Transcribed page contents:
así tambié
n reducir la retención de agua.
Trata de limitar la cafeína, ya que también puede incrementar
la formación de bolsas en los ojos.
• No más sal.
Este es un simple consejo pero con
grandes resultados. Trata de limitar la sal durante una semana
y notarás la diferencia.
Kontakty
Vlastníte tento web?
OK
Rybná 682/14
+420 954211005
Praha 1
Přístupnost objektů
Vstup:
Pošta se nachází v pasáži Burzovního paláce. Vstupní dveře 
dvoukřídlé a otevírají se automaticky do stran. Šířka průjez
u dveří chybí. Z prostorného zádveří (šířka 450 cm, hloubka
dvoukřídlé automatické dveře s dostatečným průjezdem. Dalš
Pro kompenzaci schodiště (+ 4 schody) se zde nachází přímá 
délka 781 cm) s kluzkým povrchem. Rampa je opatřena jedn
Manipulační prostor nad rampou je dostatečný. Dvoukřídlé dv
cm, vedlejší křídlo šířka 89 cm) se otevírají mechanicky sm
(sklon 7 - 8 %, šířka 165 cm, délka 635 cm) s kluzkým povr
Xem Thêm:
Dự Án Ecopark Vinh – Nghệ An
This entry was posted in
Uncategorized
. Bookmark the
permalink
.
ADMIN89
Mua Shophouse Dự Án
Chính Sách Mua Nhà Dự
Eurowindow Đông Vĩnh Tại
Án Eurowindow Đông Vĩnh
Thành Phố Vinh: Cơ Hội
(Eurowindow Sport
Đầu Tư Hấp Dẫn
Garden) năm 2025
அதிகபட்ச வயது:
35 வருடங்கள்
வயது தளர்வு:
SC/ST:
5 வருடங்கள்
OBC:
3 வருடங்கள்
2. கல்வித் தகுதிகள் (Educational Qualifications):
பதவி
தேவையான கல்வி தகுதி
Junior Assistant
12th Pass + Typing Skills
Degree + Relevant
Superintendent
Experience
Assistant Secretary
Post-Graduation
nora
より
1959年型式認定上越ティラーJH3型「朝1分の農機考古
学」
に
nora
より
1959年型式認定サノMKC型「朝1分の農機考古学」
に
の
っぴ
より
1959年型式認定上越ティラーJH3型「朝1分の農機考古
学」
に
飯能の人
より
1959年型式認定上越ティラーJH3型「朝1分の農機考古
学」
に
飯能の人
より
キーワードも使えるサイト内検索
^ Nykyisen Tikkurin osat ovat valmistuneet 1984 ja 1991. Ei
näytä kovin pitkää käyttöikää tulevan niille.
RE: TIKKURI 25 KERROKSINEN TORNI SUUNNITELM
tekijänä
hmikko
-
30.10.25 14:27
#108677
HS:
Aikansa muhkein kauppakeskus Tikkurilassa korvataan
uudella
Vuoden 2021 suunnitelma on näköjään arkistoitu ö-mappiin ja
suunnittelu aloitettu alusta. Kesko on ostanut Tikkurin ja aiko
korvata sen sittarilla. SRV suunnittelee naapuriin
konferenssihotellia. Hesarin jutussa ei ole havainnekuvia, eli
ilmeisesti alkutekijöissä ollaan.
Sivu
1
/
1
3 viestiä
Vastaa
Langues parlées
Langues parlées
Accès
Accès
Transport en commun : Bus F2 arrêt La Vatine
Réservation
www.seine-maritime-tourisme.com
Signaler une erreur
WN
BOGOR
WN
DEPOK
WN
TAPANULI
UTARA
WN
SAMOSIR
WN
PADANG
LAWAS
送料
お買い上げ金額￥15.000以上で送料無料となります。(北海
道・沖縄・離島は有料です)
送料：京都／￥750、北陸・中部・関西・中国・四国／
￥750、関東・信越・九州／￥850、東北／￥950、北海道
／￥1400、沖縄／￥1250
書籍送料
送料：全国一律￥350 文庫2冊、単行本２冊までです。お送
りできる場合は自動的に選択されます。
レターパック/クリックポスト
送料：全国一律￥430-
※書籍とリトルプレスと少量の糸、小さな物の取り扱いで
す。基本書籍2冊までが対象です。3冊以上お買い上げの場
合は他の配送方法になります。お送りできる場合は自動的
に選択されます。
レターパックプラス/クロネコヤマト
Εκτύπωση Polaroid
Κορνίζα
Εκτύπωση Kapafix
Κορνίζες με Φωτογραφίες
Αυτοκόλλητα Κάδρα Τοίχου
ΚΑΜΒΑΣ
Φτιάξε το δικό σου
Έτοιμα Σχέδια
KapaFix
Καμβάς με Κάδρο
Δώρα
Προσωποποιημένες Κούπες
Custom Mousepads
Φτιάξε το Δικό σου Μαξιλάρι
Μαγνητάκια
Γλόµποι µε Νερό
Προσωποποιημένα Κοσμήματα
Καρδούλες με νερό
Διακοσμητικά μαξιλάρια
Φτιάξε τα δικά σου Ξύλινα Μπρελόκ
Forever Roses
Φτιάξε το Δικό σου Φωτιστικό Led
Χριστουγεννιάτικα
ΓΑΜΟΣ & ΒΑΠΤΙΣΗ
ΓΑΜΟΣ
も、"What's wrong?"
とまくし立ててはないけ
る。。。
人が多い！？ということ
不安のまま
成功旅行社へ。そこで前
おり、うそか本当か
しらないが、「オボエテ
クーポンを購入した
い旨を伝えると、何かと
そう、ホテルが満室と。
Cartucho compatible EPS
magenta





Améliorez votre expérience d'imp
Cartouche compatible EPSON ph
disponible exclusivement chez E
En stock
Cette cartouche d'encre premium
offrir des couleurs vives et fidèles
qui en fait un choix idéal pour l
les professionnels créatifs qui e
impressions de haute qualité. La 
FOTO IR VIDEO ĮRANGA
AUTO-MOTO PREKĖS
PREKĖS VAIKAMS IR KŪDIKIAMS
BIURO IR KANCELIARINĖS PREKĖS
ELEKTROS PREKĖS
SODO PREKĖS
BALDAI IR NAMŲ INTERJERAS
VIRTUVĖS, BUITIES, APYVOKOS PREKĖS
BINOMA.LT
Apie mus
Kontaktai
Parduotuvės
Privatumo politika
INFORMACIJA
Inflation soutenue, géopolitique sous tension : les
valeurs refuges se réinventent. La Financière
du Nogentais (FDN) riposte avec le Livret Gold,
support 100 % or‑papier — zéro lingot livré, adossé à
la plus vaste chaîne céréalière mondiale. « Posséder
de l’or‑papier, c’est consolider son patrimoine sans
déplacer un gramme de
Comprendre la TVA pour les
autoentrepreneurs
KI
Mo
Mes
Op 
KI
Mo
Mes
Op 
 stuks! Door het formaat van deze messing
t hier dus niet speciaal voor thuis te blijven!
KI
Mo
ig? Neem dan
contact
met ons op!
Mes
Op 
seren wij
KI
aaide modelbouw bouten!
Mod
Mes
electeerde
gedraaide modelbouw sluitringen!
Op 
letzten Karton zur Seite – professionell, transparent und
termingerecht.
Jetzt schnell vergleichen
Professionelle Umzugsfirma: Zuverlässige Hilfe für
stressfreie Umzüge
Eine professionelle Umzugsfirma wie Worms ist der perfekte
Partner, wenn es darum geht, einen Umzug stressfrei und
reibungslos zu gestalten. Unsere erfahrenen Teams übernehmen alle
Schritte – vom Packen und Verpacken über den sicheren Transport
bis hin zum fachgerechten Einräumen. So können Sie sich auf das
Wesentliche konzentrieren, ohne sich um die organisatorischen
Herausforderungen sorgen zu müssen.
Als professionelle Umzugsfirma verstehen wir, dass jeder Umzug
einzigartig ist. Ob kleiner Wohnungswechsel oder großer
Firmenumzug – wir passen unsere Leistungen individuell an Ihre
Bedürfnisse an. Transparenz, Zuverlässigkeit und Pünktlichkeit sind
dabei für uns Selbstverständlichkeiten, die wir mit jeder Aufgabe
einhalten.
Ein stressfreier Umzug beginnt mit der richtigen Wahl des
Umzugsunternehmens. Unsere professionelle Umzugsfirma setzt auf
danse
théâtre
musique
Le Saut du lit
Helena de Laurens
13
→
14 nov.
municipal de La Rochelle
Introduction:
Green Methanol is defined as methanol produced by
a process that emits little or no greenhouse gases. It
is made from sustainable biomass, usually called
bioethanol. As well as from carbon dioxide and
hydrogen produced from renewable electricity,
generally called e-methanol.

• TASK TO COMPLETE:
Copy out the lines above exactly, beginning at the one that contains "Pošta se nachází" and ending at the one that contains "Án Eurowindow Đông Vĩnh".

• SOLUTION:
Pošta se nachází v pasáži Burzovního paláce. Vstupní dveře 
dvoukřídlé a otevírají se automaticky do stran. Šířka průjez
u dveří chybí. Z prostorného zádveří (šířka 450 cm, hloubka
dvoukřídlé automatické dveře s dostatečným průjezdem. Dalš
Pro kompenzaci schodiště (+ 4 schody) se zde nachází přímá 
délka 781 cm) s kluzkým povrchem. Rampa je opatřena jedn
Manipulační prostor nad rampou je dostatečný. Dvoukřídlé dv
cm, vedlejší křídlo šířka 89 cm) se otevírají mechanicky sm
(sklon 7 - 8 %, šířka 165 cm, délka 635 cm) s kluzkým povr
Xem Thêm:
Dự Án Ecopark Vinh – Nghệ An
This entry was posted in
Uncategorized
. Bookmark the
permalink
.
ADMIN89
Mua Shophouse Dự Án
Chính Sách Mua Nhà Dự
Eurowindow Đông Vĩnh Tại
Án Eurowindow Đông Vĩnh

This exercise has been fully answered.